AB-731 cheat sheet

A one-page reference for the Microsoft AI Transformation Leader exam: the format, how the domains are weighted, and the glossary terms for this exam.

Exam at a glance

Vendor
Microsoft
Level
Foundational
Questions
60
Time
45 min
Mock pass mark
70%
Domains
3
Practice Qs
145
Code
AB-731

Domain weightings

How much of the exam each domain covers. Spend your study time in proportion — the heavier the domain, the more questions you'll see.

Key terms

Generative AI
Generative AI is a class of AI that produces new content such as text, images, and code from patterns learned in training. AB-731 covers the business value of generative AI and how it differs from other types of AI.
Microsoft 365 Copilot
Microsoft 365 Copilot is the generative AI assistant embedded across Microsoft 365 apps that grounds responses in your work data. AB-731 covers mapping business processes and use cases to Copilot.
Microsoft Copilot Studio
Microsoft Copilot Studio is the low-code platform for building and customizing agents and copilots.
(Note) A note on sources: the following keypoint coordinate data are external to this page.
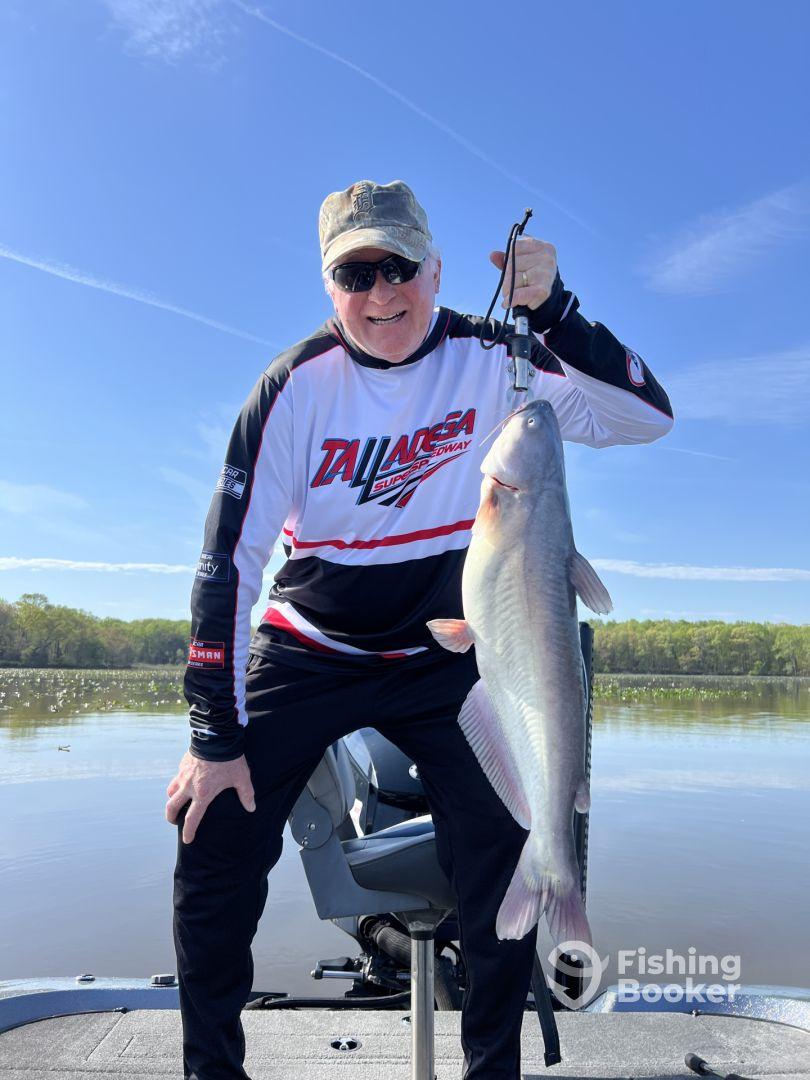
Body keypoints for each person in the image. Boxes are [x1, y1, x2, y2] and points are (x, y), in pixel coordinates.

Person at [167, 179, 674, 1079]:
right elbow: (227, 564)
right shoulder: (293, 387)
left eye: (398, 267)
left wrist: (555, 309)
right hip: (309, 647)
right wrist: (213, 732)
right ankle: (212, 1068)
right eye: (354, 275)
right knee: (211, 839)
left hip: (443, 653)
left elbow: (643, 417)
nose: (381, 294)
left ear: (435, 268)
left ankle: (492, 1069)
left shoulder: (496, 359)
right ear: (330, 289)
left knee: (498, 847)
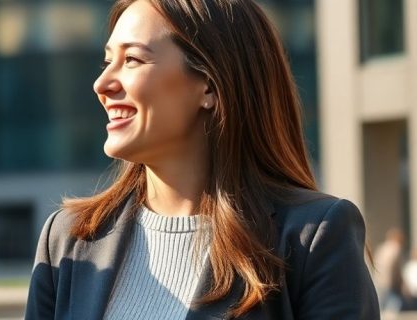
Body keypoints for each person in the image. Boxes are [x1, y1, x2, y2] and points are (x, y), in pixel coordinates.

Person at [25, 0, 378, 319]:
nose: (102, 84)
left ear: (209, 85)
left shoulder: (313, 238)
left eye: (132, 59)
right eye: (107, 61)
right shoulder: (68, 240)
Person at [374, 228, 406, 316]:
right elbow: (396, 270)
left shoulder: (382, 248)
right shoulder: (396, 249)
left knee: (381, 307)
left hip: (379, 281)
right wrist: (400, 283)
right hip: (390, 283)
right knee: (393, 306)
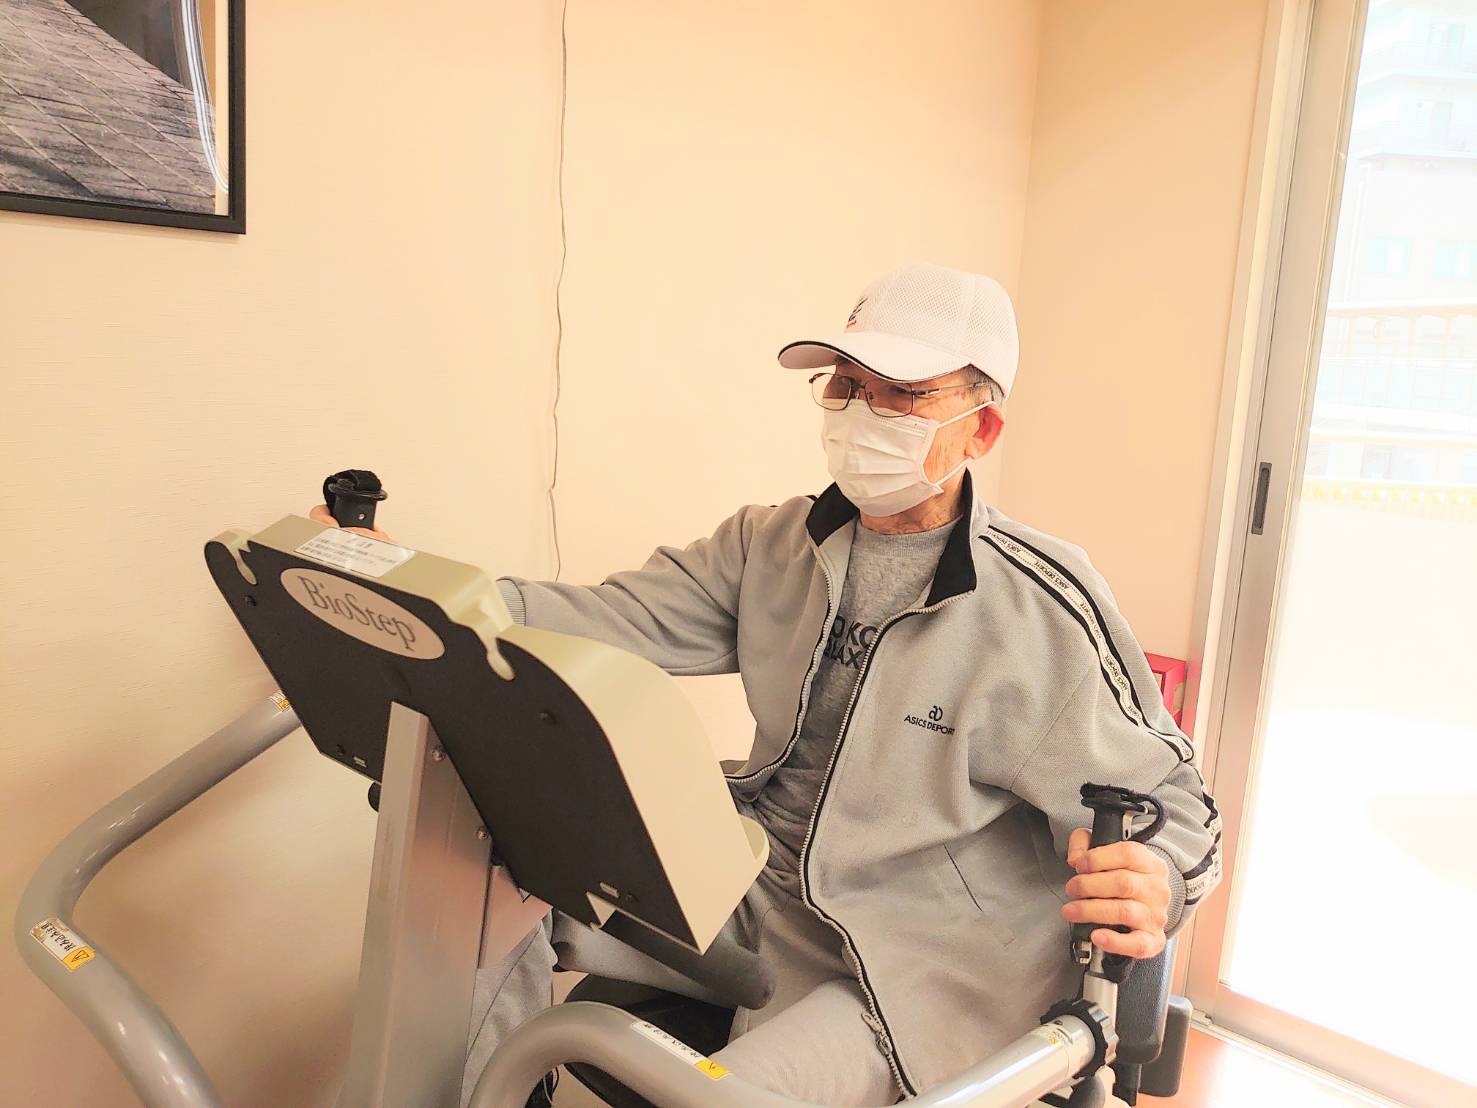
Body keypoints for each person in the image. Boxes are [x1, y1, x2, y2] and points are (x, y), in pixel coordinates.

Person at [311, 261, 1224, 1107]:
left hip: (904, 960)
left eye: (902, 394)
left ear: (980, 428)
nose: (863, 413)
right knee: (467, 885)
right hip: (748, 891)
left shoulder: (1040, 606)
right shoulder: (768, 544)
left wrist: (1153, 874)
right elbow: (589, 619)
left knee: (711, 1099)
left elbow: (1178, 809)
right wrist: (400, 582)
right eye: (847, 385)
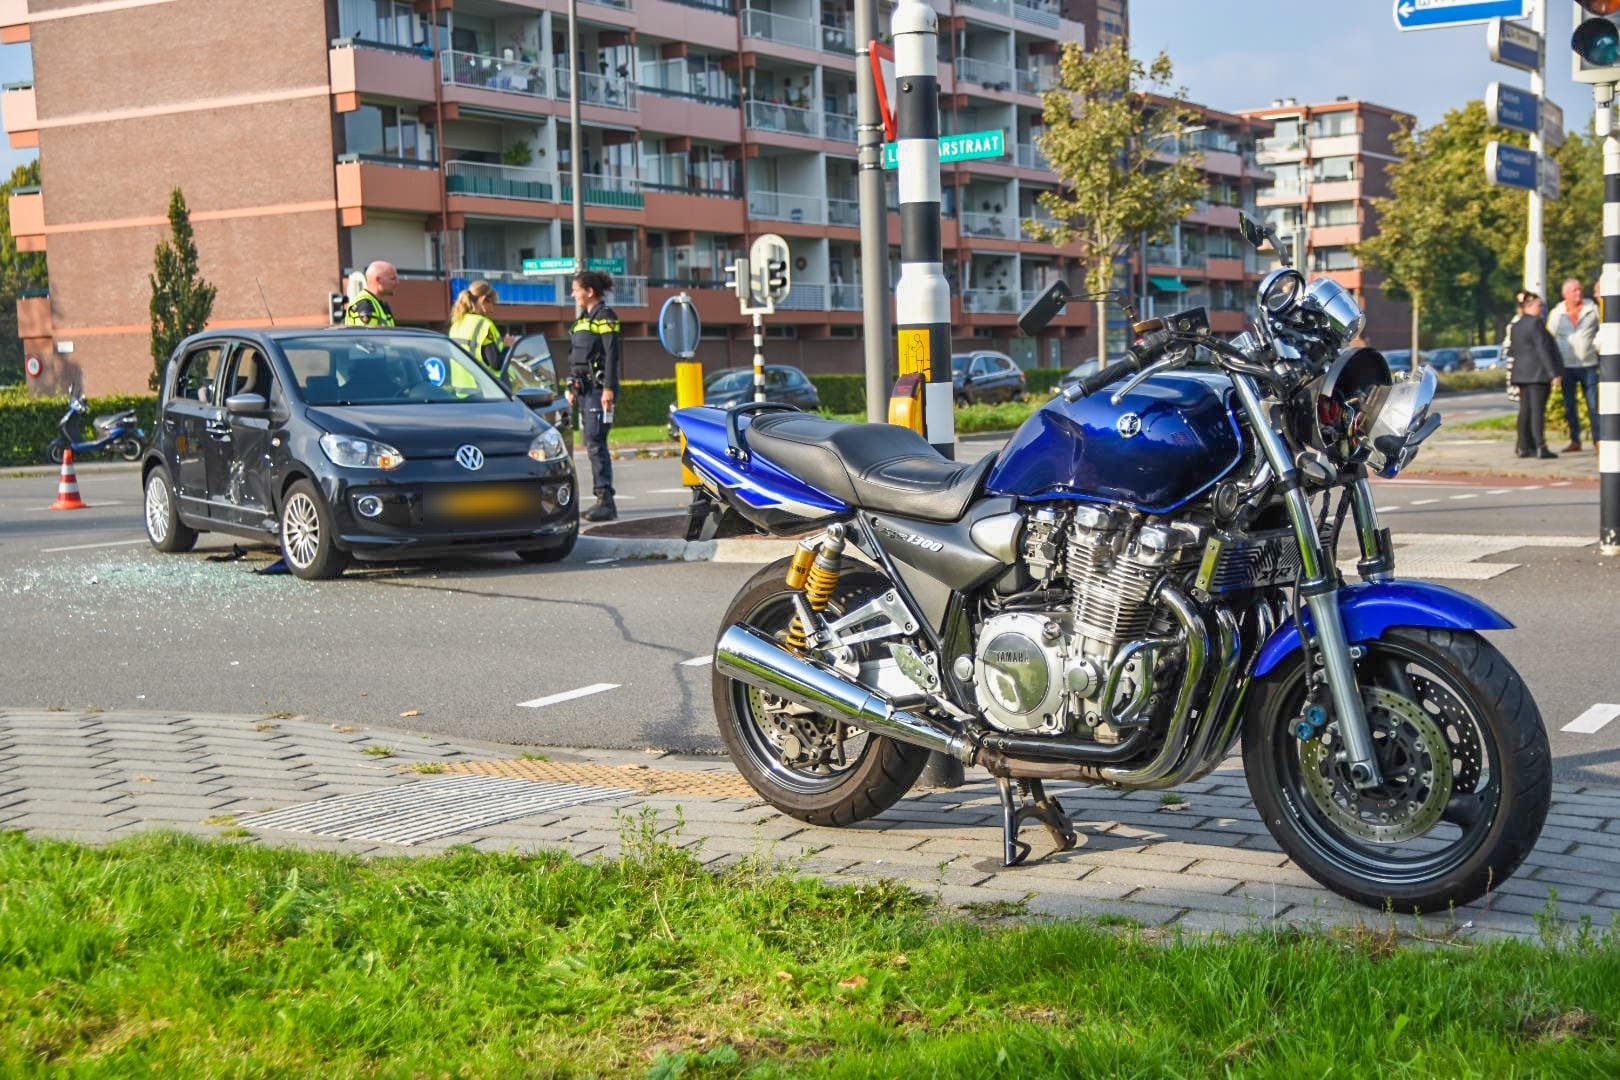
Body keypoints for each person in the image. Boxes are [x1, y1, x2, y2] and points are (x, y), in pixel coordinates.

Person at [567, 270, 621, 522]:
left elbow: (612, 354)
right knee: (591, 443)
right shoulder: (582, 320)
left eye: (576, 289)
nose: (573, 294)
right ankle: (602, 498)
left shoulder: (605, 317)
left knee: (596, 442)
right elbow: (576, 356)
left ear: (589, 292)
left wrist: (609, 388)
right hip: (585, 391)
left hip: (600, 391)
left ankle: (605, 502)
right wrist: (571, 388)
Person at [1508, 290, 1563, 460]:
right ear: (1529, 306)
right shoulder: (1536, 324)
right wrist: (1553, 373)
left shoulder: (1516, 325)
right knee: (1537, 411)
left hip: (1521, 373)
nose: (1542, 308)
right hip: (1538, 374)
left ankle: (1523, 446)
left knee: (1525, 411)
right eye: (1540, 305)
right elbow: (1542, 349)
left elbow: (1513, 350)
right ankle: (1541, 446)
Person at [1546, 277, 1599, 452]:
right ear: (1565, 294)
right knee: (1570, 405)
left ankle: (1597, 440)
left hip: (1589, 364)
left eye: (1580, 289)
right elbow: (1549, 338)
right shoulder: (1557, 313)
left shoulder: (1592, 309)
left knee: (1593, 405)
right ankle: (1575, 440)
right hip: (1566, 366)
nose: (1579, 293)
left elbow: (1603, 330)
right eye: (1574, 290)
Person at [448, 279, 504, 373]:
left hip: (458, 385)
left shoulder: (456, 324)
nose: (492, 310)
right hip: (482, 385)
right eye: (492, 304)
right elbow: (496, 364)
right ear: (483, 300)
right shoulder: (484, 325)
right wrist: (507, 346)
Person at [345, 261, 398, 327]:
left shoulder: (381, 304)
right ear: (378, 280)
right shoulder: (365, 305)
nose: (397, 283)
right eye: (393, 279)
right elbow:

AB-731 covers understanding its capabilities as part of Microsoft's AI apps and services.
Microsoft Graph
Microsoft Graph is the data layer that exposes Microsoft 365 content and signals and grounds Copilot responses in your organization's data. AB-731 covers understanding its capabilities.
Foundry Tools
Foundry Tools are the Azure AI capabilities — including Azure Vision in Foundry Tools, Azure AI Search, and Microsoft Foundry — mapped to business needs. AB-731 covers identifying their benefits and capabilities.
Prompt engineering
Prompt engineering is the practice of crafting effective instructions to get better results from a generative model. AB-731 covers the impact and techniques of prompt engineering.
RAG
RAG (retrieval-augmented generation) grounds a generative model's answers in retrieved business data to improve accuracy. AB-731 covers understanding how RAG is used for AI solutions.
Grounding
Grounding is anchoring an AI response in relevant, trusted data so it reflects your business context. AB-731 covers identifying the business requirements for grounding solutions.
Fabrication
A fabrication is a plausible-sounding but incorrect output produced by a generative model. AB-731 covers fabrications among the challenges of using generative AI solutions.
Responsible AI
Responsible AI is Microsoft's set of principles — fairness, reliability, safety, privacy, security, inclusiveness, transparency, and accountability — for trustworthy AI. AB-731 covers aligning an AI strategy with responsible AI policies.
AI council
An AI council is a cross-functional governance body that guides AI strategy, oversight, and alignment across an organization. AB-731 covers establishing one as part of responsible AI governance.
AI champions program
An AI champions program is an adoption initiative that develops internal advocates to drive AI usage across teams. AB-731 covers establishing one to plan for AI adoption.
Researcher
Researcher is a Microsoft 365 Copilot agent that performs deep, multi-step research across work and web sources. AB-731 covers identifying when to use Researcher or Analyst in Copilot.
Analyst
Analyst is a Microsoft 365 Copilot agent that reasons over data to produce analysis and insights for decisions. AB-731 covers identifying when to use Researcher or Analyst in Copilot.
Total cost of ownership
Total cost of ownership (TCO) is the full cost of an AI solution over its lifetime, including licensing, usage tokens, and operations. AB-731 covers cost drivers and ROI considerations in generative AI usage.